Il commissario che ha affrontato, per primo, il terremoto e il rapporto con i nostri politici ha pagato dazio. I sindaci ebbero il coraggio di lamentarsi dei “rapporti, talvolta infuocati, che si sono venuti a creare nei nostri territori per alcune decisioni assunte dal Commissario delegato per l’emergenza”. Perché? Perché la verità non la puoi fermare! Passano i mesi e il valore dei nostri politici si conferma quello che è. Bastano pochi mesi e in un uno due da antologia a Casamicciola hanno incassato lo stop del pagamento dei CAS e la sollecitazione costante e continua sull’attivazione delle procedure per la liberazione delle “zona rossa” dalle macerie. Complimenti.
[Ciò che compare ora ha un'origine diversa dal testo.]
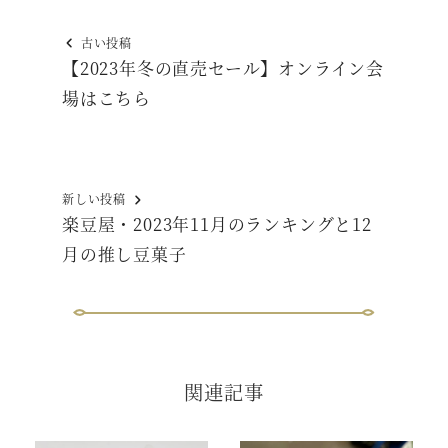
古い投稿
【2023年冬の直売セール】オンライン会
場はこちら
新しい投稿
楽豆屋・2023年11月のランキングと12
月の推し豆菓子
関連記事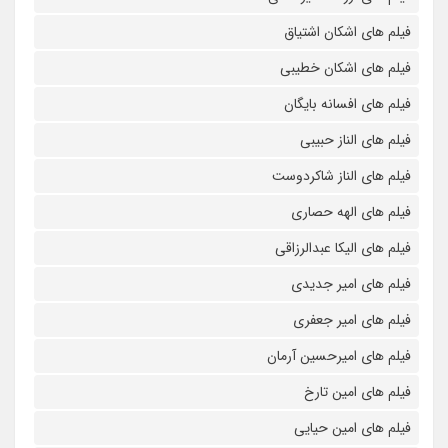
فیلم های اشکان اشتیاق
فیلم های اشکان خطیبی
فیلم های افسانه بایگان
فیلم های الناز حبیبی
فیلم های الناز شاکردوست
فیلم های الهه حصاری
فیلم های الیکا عبدالرزاقی
فیلم های امیر جدیدی
فیلم های امیر جعفری
فیلم های امیرحسین آرمان
فیلم های امین تارخ
فیلم های امین حیایی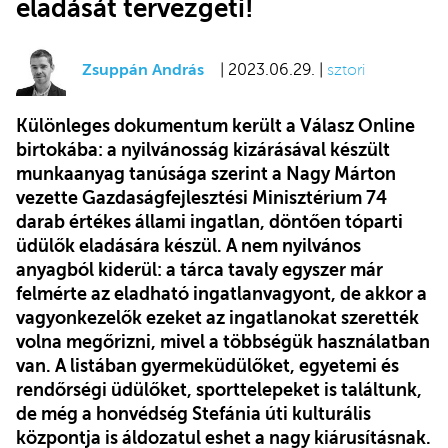
eladását tervezgeti!
Zsuppán András
| 2023.06.29. |
sztori
Különleges dokumentum került a Válasz Online
birtokába: a nyilvánosság kizárásával készült
munkaanyag tanúsága szerint a Nagy Márton
vezette Gazdaságfejlesztési Minisztérium 74
darab értékes állami ingatlan, döntően tóparti
üdülők eladására készül. A nem nyilvános
anyagból kiderül: a tárca tavaly egyszer már
felmérte az eladható ingatlanvagyont, de akkor a
vagyonkezelők ezeket az ingatlanokat szerették
volna megőrizni, mivel a többségük használatban
van. A listában gyermeküdülőket, egyetemi és
rendőrségi üdülőket, sporttelepeket is találtunk,
de még a honvédség Stefánia úti kulturális
központja is áldozatul eshet a nagy kiárusításnak.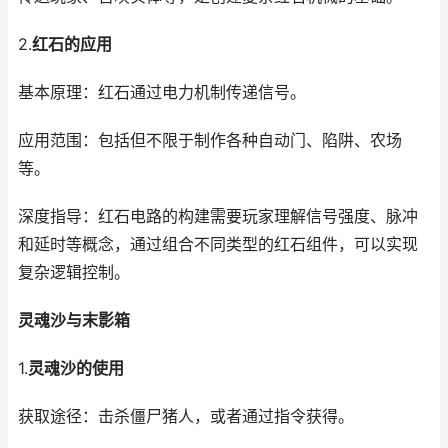
2.
红石的应用
基本原理：红石通过电力机制传递信号。
应用范围：包括但不限于制作各种自动门、陷阱、农场
等。
深度指导：红石电路的构建需要玩家理解信号强度、脉冲
和延时等概念，通过组合不同类型的红石组件，可以实现
复杂逻辑控制。
灵魂沙与末影箱
1.
灵魂沙的使用
获取途径：击杀僵尸猪人，或者通过指令获得。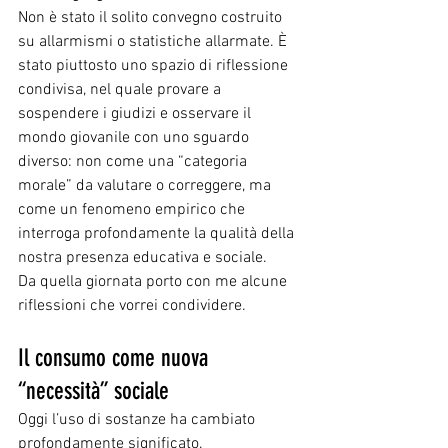
Non è stato il solito convegno costruito 
su allarmismi o statistiche allarmate. È 
stato piuttosto uno spazio di riflessione 
condivisa, nel quale provare a 
sospendere i giudizi e osservare il 
mondo giovanile con uno sguardo 
diverso: non come una “categoria 
morale” da valutare o correggere, ma 
come un fenomeno empirico che 
interroga profondamente la qualità della 
nostra presenza educativa e sociale.
Da quella giornata porto con me alcune 
riflessioni che vorrei condividere.
Il consumo come nuova 
“necessità” sociale
Oggi l’uso di sostanze ha cambiato 
profondamente significato.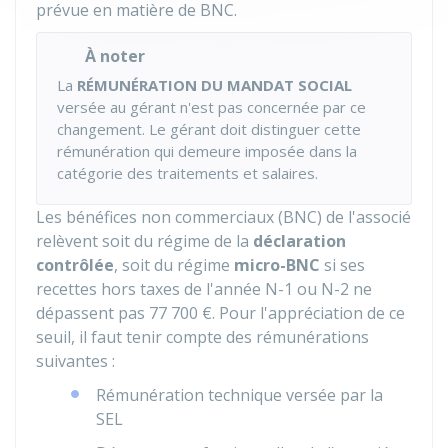
prévue en matière de BNC.
À noter
La
RÉMUNÉRATION DU MANDAT SOCIAL
versée au gérant n'est pas concernée par ce
changement. Le gérant doit distinguer cette
rémunération qui demeure imposée dans la
catégorie des traitements et salaires.
Les bénéfices non commerciaux (BNC) de l'associé
relèvent soit du régime de la
déclaration
contrôlée
, soit du régime
micro-BNC
si ses
recettes hors taxes de l'année N-1 ou N-2 ne
dépassent pas
77 700 €
. Pour l'appréciation de ce
seuil, il faut tenir compte des rémunérations
suivantes :
Rémunération technique versée par la
SEL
Ma come fate, a Casamicciola, a soffocare così facilmente il sentimento della vergogna? E’ bastato poco e anche Schilardi ha conosciuto la classe politica di Casamicciola. Complimenti vi siete dimostrati di essere quelli che eravate con Grimaldi. La verità è che cambiano i commissari, cambiano i governi ma Casamicciola resta nelle stesse mani.

Quelle dei furbi. Degli imbroglioni. E di chi cerca il solo proprio interesse. E non importa se sia la discarica in zona rossa, l’ammucchiata nel vallone o altri piccoli benefici. Conta che siete sempre gli stessi. Purtroppo.